In placing migrant suffering and the precariousness of migrants’ experiences centre stage, the emotional currency of such news stories contrasts significantly with the morally outraged, ‘keep them out’ themes of much regular migration reporting. Whereas a focus on statistics is often criticised as dehumanising by scholars analysing domestic migration news, in humanitarian crisis narratives statistics on rising death tolls invested with the pathos of victimhood can function very differently. Some reports even articulate a moral discourse of shame, potentially encouraging reflection upon how such human tragedies could be allowed to occur, recriminations surrounding existing immigration policy or measures required to prevent repeat occurrences in the future.
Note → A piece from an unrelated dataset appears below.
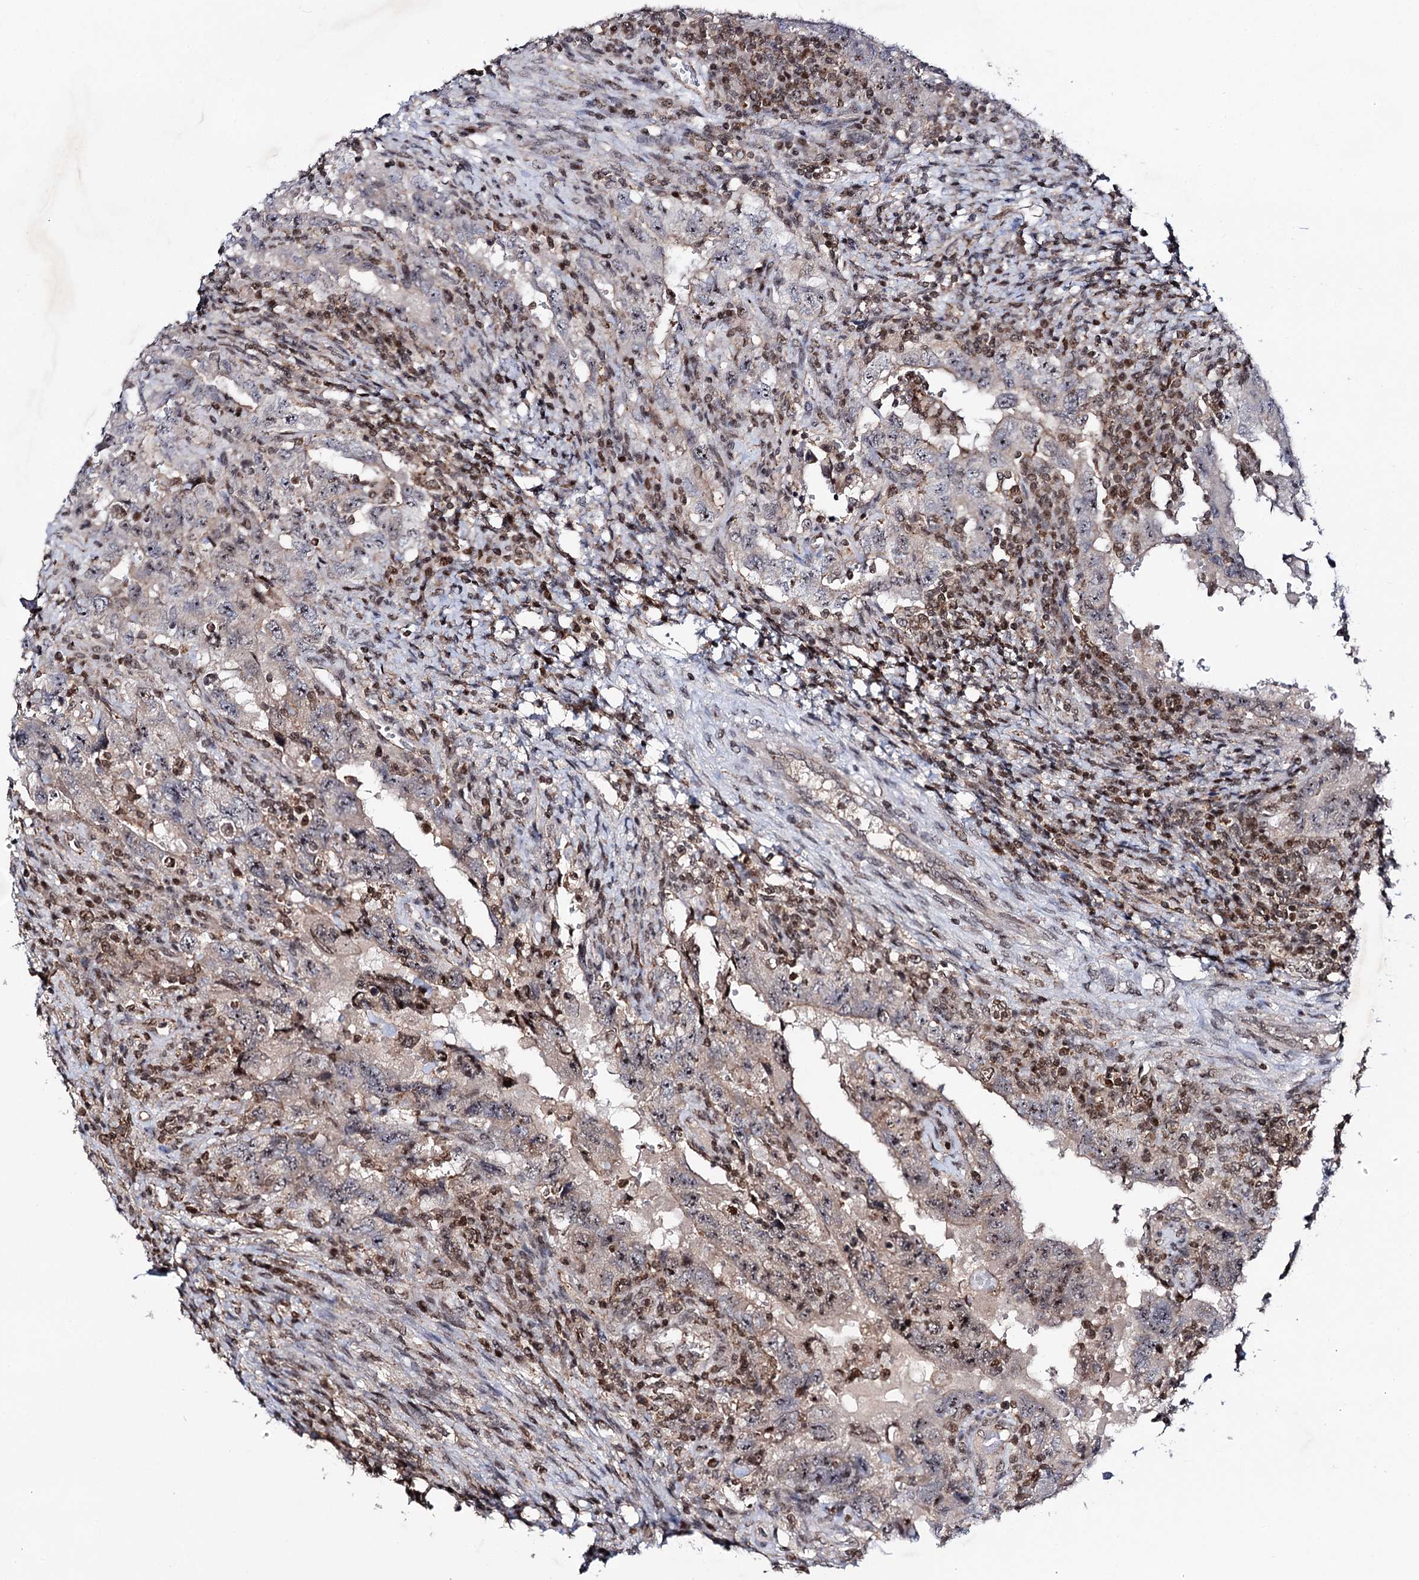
{"staining": {"intensity": "weak", "quantity": "<25%", "location": "nuclear"}, "tissue": "testis cancer", "cell_type": "Tumor cells", "image_type": "cancer", "snomed": [{"axis": "morphology", "description": "Carcinoma, Embryonal, NOS"}, {"axis": "topography", "description": "Testis"}], "caption": "This photomicrograph is of testis embryonal carcinoma stained with immunohistochemistry to label a protein in brown with the nuclei are counter-stained blue. There is no expression in tumor cells.", "gene": "SMCHD1", "patient": {"sex": "male", "age": 26}}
Yet although vivid images of migrant death and mourning and dramatic accounts of troubled rescue operations appear to amplify and make these distant events feel more ‘real’, does it actually follow that the news audience is moved to empathise or feelings of human camaraderie? Is sharing a common humanity with victims necessarily signified or encouraged by such coverage? As Lilie Chouliaraki’s research in this area shows us, the relationship between the spectatorship of suffering and solidarity with distant others is no straightforward equation. There are no guarantees that the reporting of such tragedies will shatter anti-migrant prejudices or translate into increased sympathies, cosmopolitan understandings or feelings of hospitality. Although an engagement with migrant vulnerability may displace hostility in news coverage, this does not necessarily signal a counter- or more progressive discourse on migration.
However, what the range of migration coverage in recent months does demonstrate is that alternative meanings for migration in UK news remain a possibility, and this is important. If Migeurope is correct in asserting that ‘Rather than saving lives, the aim [of European policy] is to keep the future “tragedies of migration” far from the eyes and ears of the European public’, then journalism clearly has an central ‘fourth estate’ role to play in exposing those aims, in (arguably) disrupting further justificatory discourses surrounding the militarisation of national borders, and in critiquing the ‘migration problem’ policy paradigm of wealthy nation states.
The complexities of global migration including the politics of border security are of course no easy matters for journalism to relate, and continue to be key topics that sociologists, media, political, cultural and legal scholars, artists and creative practitioners seek to illuminate through their research.
How such issues as the heterogeneity of migrant experiences are mediated and understood in different social contexts, how migrant voices are heard through campaigning initiatives, creative practices and transcultural media, and how exactly journalism deals with current migration policy issues will be just some of the themes explored by academics and creative practitioners on April 17th at The Meaning of Migration: a one-day conference organised by the Jomec Journal at Cardiff School of Journalism, Media and Cultural Studies.